Start of INFORMATION SHOWN
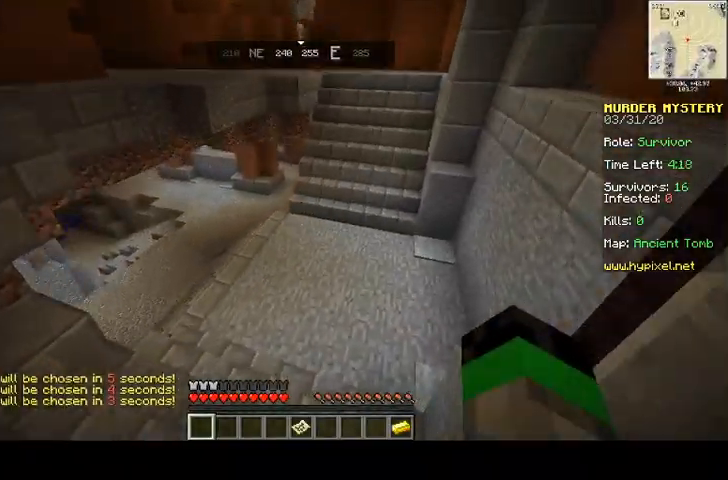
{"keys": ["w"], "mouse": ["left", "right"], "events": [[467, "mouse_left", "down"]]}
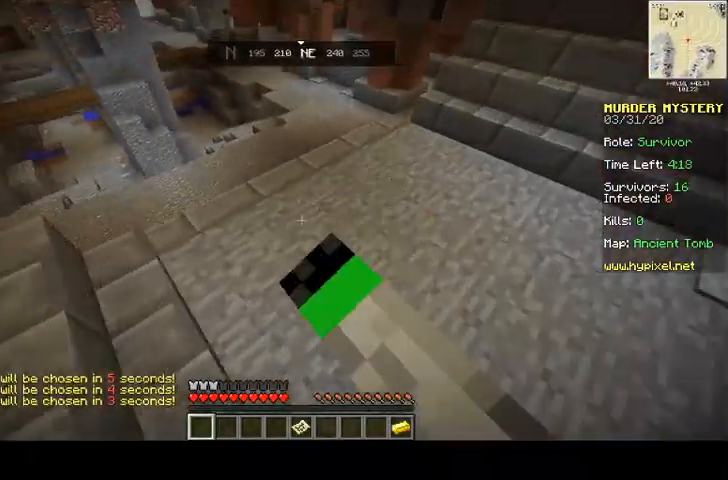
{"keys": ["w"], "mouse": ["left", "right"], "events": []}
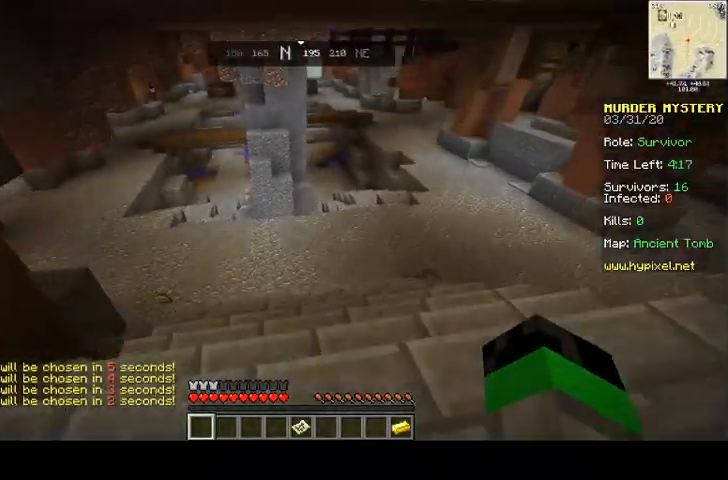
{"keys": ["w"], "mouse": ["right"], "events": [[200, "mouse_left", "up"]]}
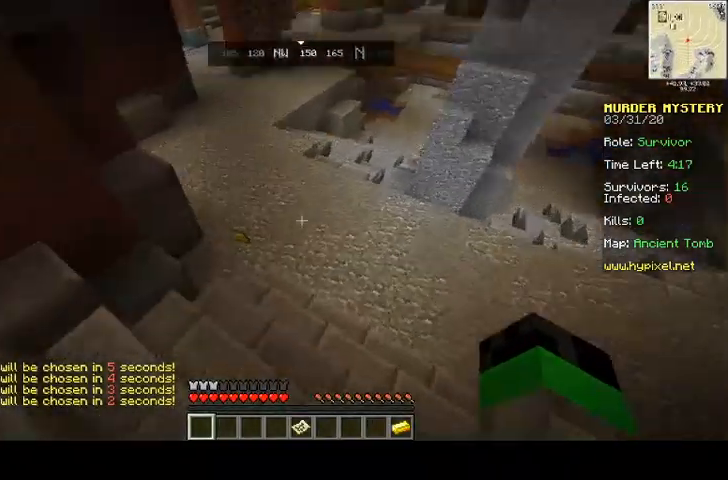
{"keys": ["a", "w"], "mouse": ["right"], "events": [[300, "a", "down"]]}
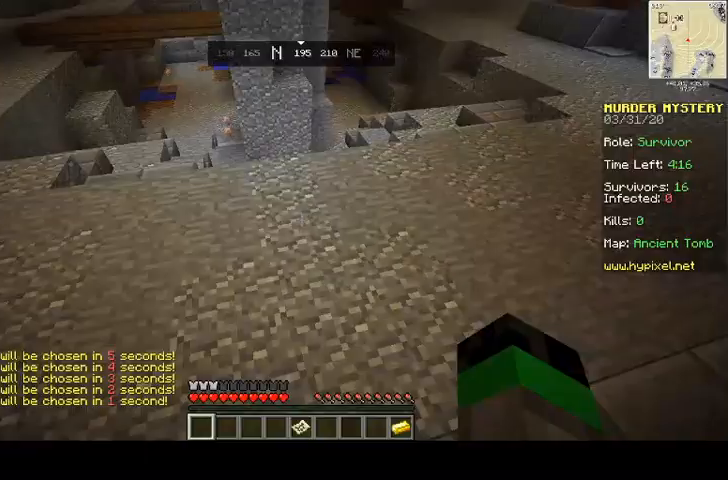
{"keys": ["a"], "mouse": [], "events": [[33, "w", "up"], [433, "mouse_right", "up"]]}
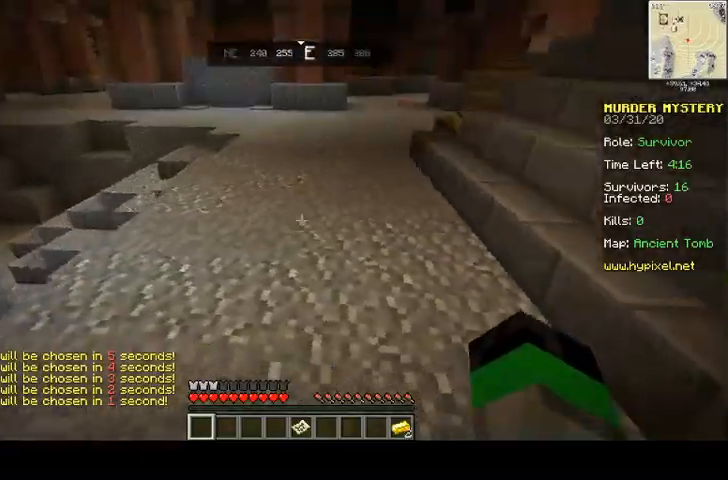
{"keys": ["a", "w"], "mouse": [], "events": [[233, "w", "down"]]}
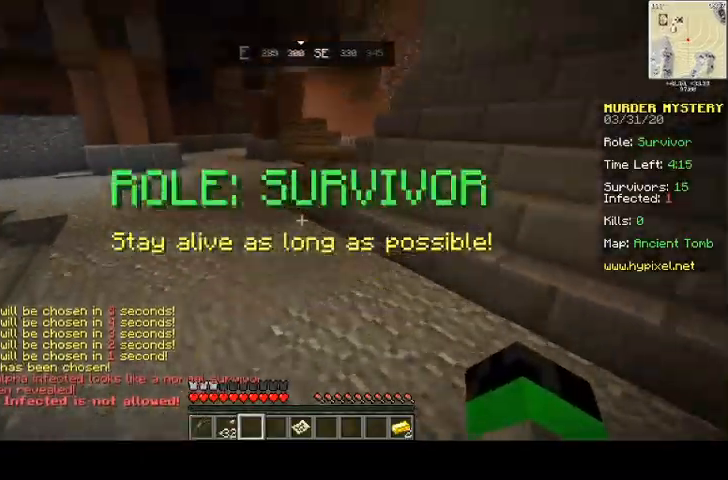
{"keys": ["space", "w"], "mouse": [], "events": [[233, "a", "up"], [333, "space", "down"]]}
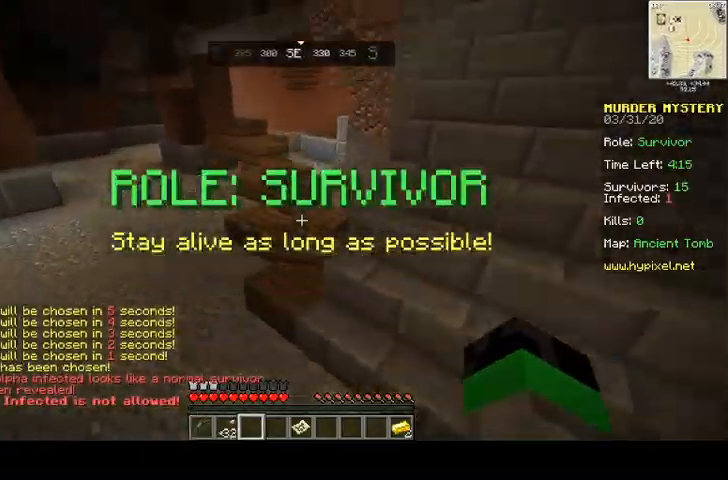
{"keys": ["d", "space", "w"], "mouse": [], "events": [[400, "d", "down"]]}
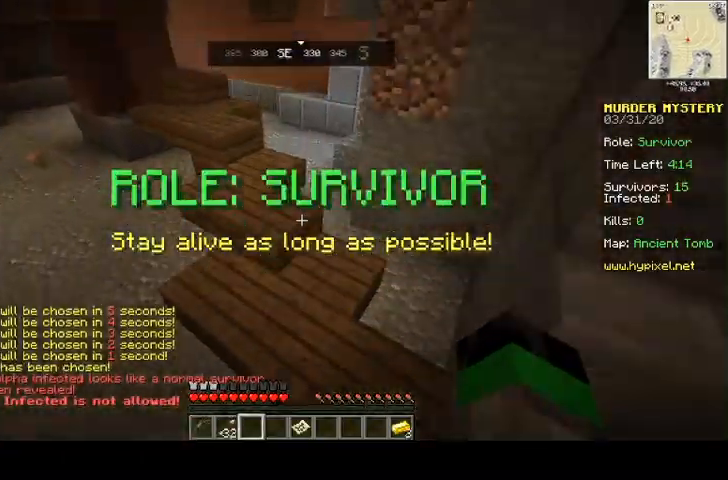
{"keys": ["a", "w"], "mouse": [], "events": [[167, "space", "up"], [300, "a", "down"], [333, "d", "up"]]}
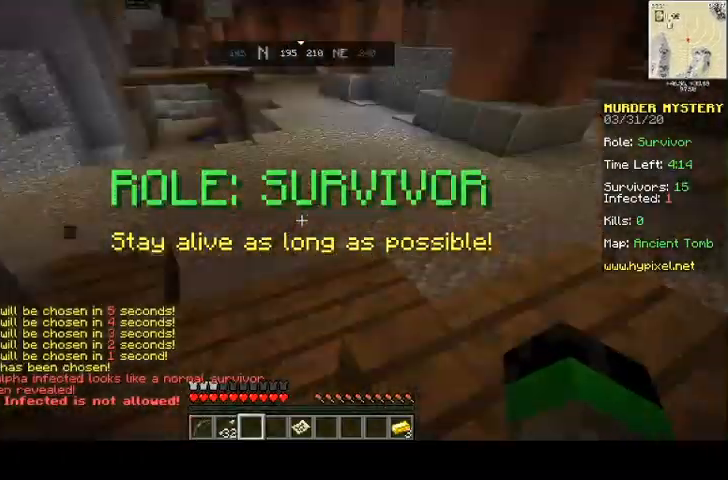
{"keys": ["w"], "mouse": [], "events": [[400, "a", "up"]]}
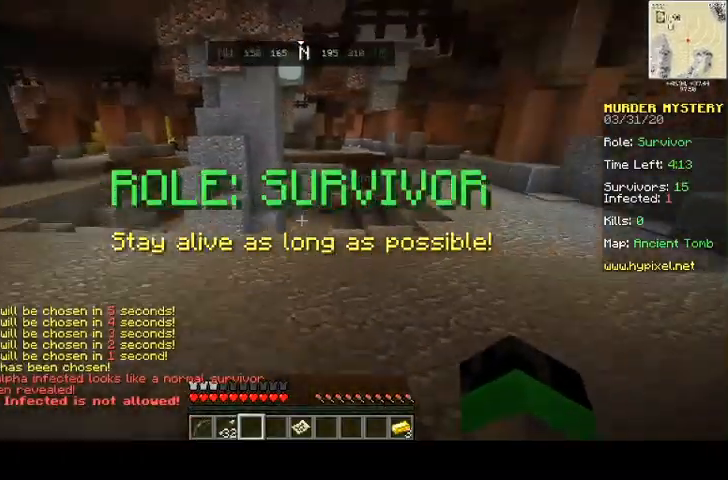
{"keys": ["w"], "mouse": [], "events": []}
End of INFORMATION SHOWN
Start of INFORMATION SHOWN
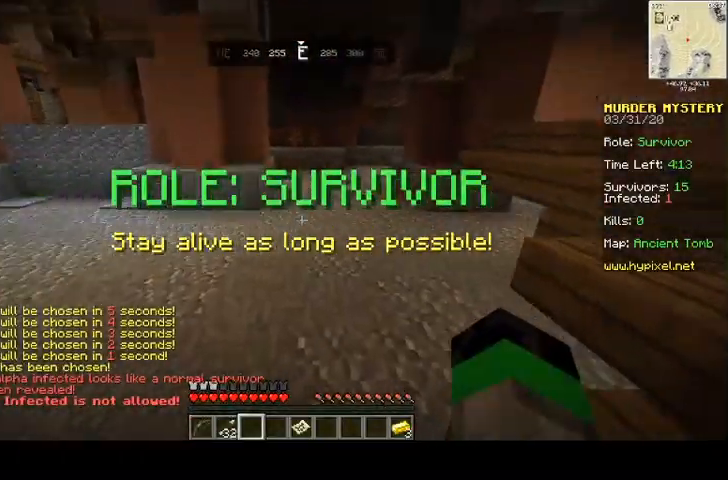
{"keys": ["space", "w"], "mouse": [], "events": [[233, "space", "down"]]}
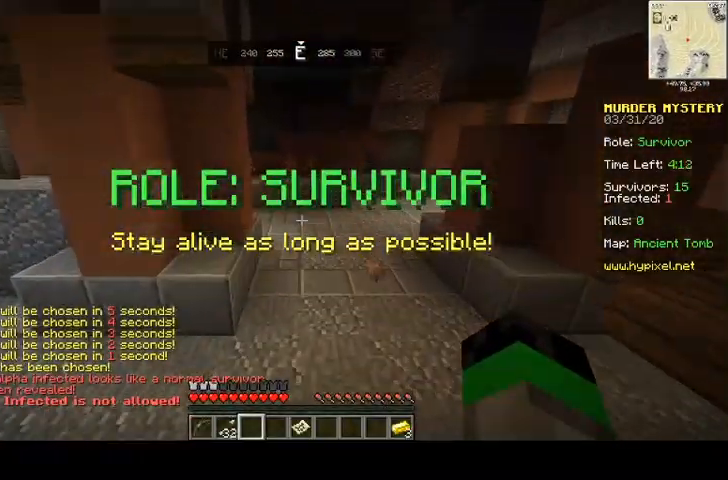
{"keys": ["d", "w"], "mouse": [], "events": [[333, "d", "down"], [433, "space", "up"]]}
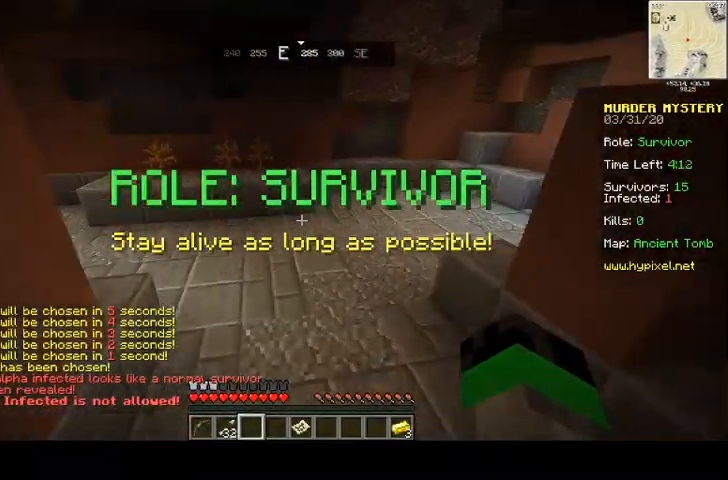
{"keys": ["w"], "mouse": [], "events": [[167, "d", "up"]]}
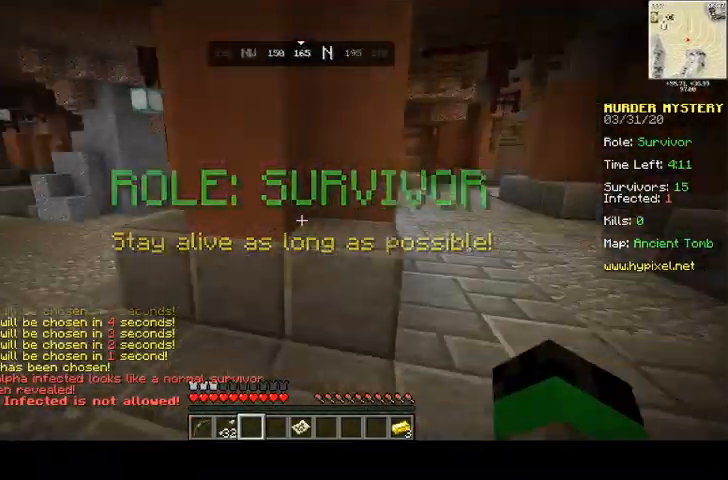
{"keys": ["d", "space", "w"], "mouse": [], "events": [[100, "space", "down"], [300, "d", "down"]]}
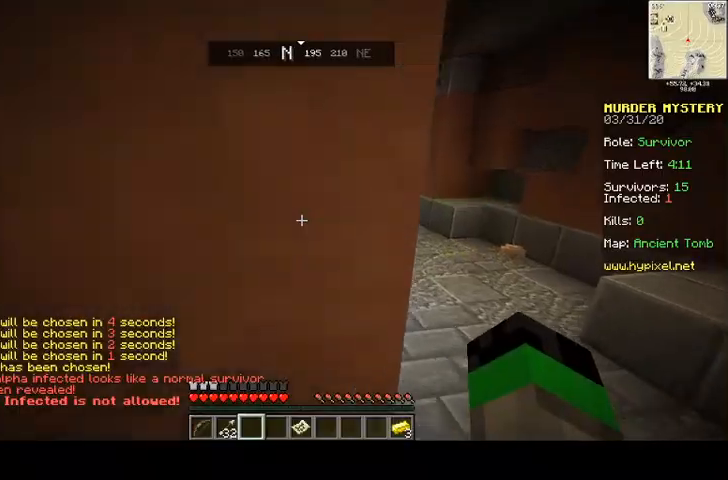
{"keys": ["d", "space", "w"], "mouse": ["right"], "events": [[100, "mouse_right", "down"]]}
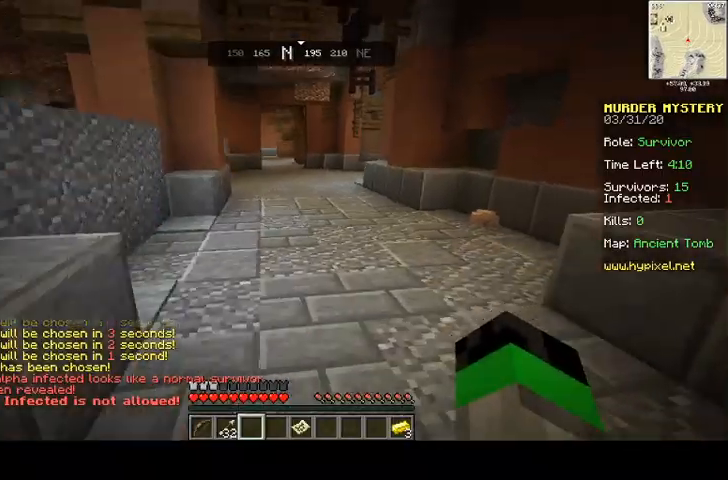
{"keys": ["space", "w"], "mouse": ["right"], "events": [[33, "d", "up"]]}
End of INFORMATION SHOWN
WHAT YOU SHOULD DO. Of the lines above, copy each one that contains the word "space".

YOUR RESPONSE.
{"keys": ["space", "w"], "mouse": [], "events": [[233, "a", "up"], [333, "space", "down"]]}
{"keys": ["d", "space", "w"], "mouse": [], "events": [[400, "d", "down"]]}
{"keys": ["a", "w"], "mouse": [], "events": [[167, "space", "up"], [300, "a", "down"], [333, "d", "up"]]}
{"keys": ["space", "w"], "mouse": [], "events": [[233, "space", "down"]]}
{"keys": ["d", "w"], "mouse": [], "events": [[333, "d", "down"], [433, "space", "up"]]}
{"keys": ["d", "space", "w"], "mouse": [], "events": [[100, "space", "down"], [300, "d", "down"]]}
{"keys": ["d", "space", "w"], "mouse": ["right"], "events": [[100, "mouse_right", "down"]]}
{"keys": ["space", "w"], "mouse": ["right"], "events": [[33, "d", "up"]]}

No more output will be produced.